Sermons

Summary: Our passage will explain why God remains faithful, and what he has done to overcome the faithlessness of his people.

Psalm 78:38-39 Yet God

12/28/08 D. Marion Clark

Introduction

Psalm 78 opens with a determined declaration to tell of the Lord’s glorious deeds to the next generation. Even so, the very determination arises out of the failure of God’s people to do that very thing. Most of the psalm presents the story of how the Israelites failed time and again to be faithful to their God. Their problem, as spelled out in verses 9-11 is that they forgot what God had done for them. Fortunately for Israel, God proves to be faithful despite their faithlessness. Our passage this morning will explain why God remains faithful, and what he has done to overcome the faithlessness of his people.

Text

Let’s review the narrative of Psalm 78. The psalmist opens with his intention. He is going to present the “glorious deeds of the Lord” (v. 4) for the next generation to hear. Why? So that they will “set their hope in God” (v. 7). He does not want them to be like their ancestors who forgot the works of God and who rebelled against him. The rest of the psalm, then, interweaves God’s works and wonders with the rebellious response of the people. God performs great acts of deliverance and provision, and mostly what he gets in return is whining and rebellion. He punishes the people with mighty works. They repent (a little) and then go back to their ways. It doesn’t look like we are moving toward a happy ending, but the story takes a turn for the better when the psalmist recounts how the Lord raises up his servant David to shepherd his people.

Just in time too. This is one of those rescues-in-the-nick-of-time stories. God had “utterly rejected Israel” (59). He had given “his people over to the sword and vented his wrath on his heritage” (62). But then he “awoke as from sleep” (65) and “put his adversaries to rout” (66). The question for us is Why? Why did God, yet again, come to the rescue of a people who time and time again rebelled; who time and time again complained and did as they pleased; who time and time again reneged on their promises to change.

That is the question our text answers:

38 Yet [God], being compassionate,

atoned for their iniquity

and did not destroy them;

he restrained his anger often

and did not stir up all his wrath.

- _WHAT IS ASKED_
1. Answer these questions about the sermon on Psalm 78, one answer per line, marked to match.
(a) According to the introduction, what was the Israelites' problem as spelled out in verses 9-11?
(b) What does the psalmist intend to present for the next generation, in the words quoted from verse 4?
(c) In verse 38 as quoted, what did God do about the people's iniquity?
2. Carry the sermon on Psalm 78 forward from the point where it stops.

- _DATA_
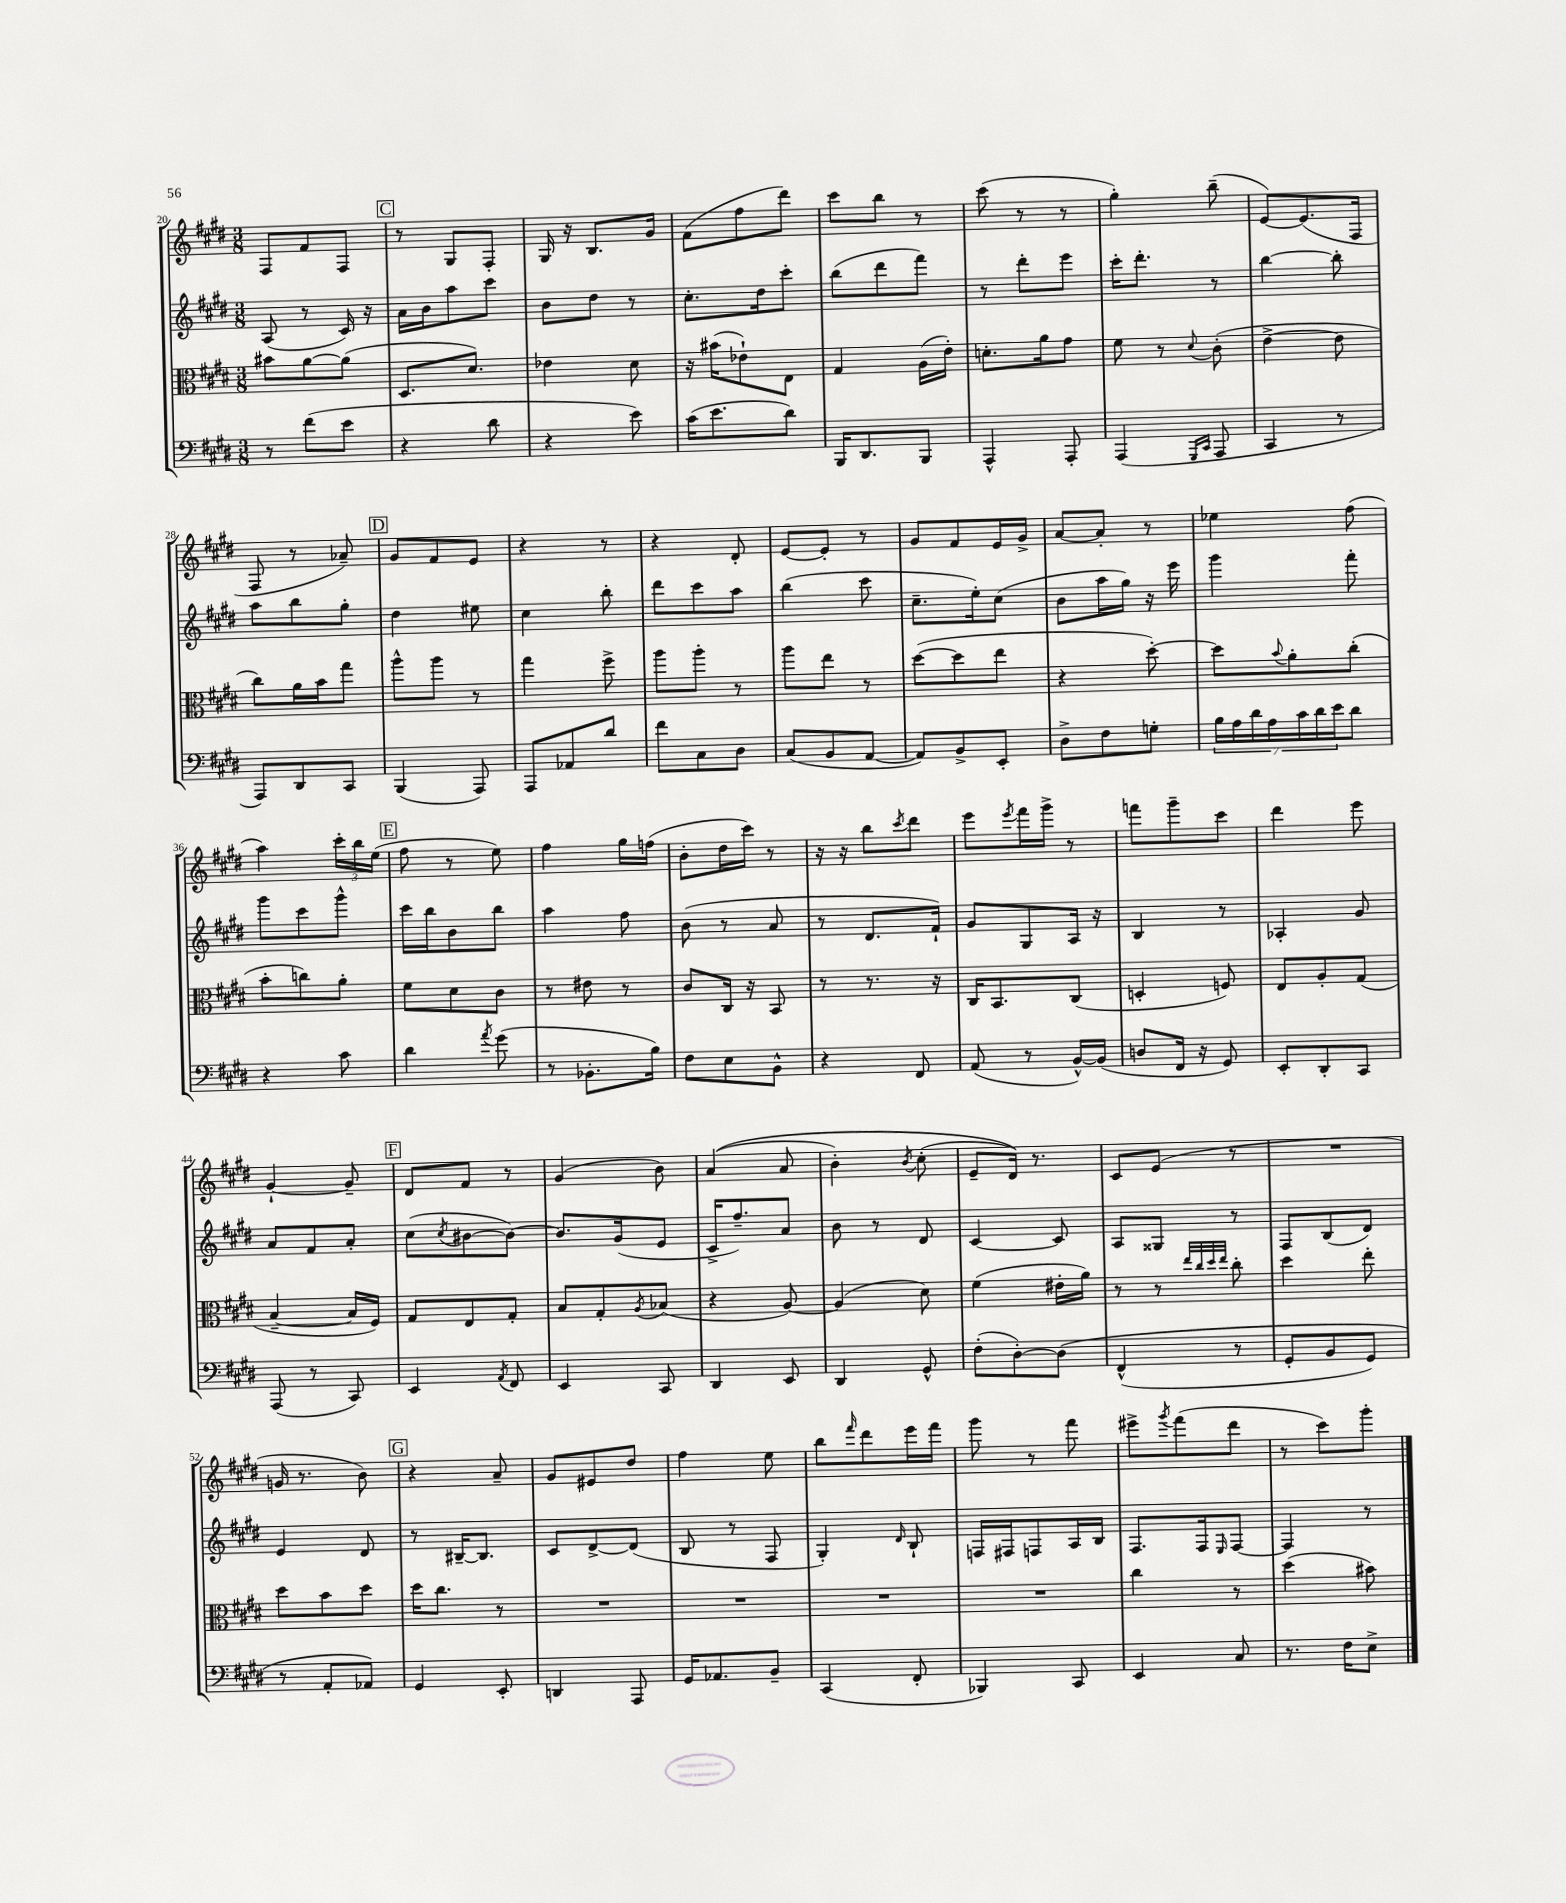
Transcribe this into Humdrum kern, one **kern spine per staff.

- _ANSWERS TO THE TASKS_
1.
(a) They forgot what God had done for them.
(b) The "glorious deeds of the Lord."
(c) He atoned for it.

2.
39 He remembered that they were but flesh,

a wind that passes and comes not again.

Let’s break this text down:

“Yet God.” That phrase sets forth at the beginning that if anything is to be done to change the downward spiral of the Israelites, God would have to be the one to act. Look at the two previous verses.

36 But they flattered him with their mouths;

they lied to him with their tongues.

37 Their heart was not steadfast toward him;

they were not faithful to his covenant.

All they were doing was digging their graves deeper. Two other times “yet” appears in the psalm but followed by the Israelites:

16 He made streams come out of the rock

and caused waters to flow down like rivers.

17 Yet they sinned still more against him,

rebelling against the Most High in the desert.

55 He drove out nations before them;

he apportioned them for a possession

and settled the tribes of Israel in their tents.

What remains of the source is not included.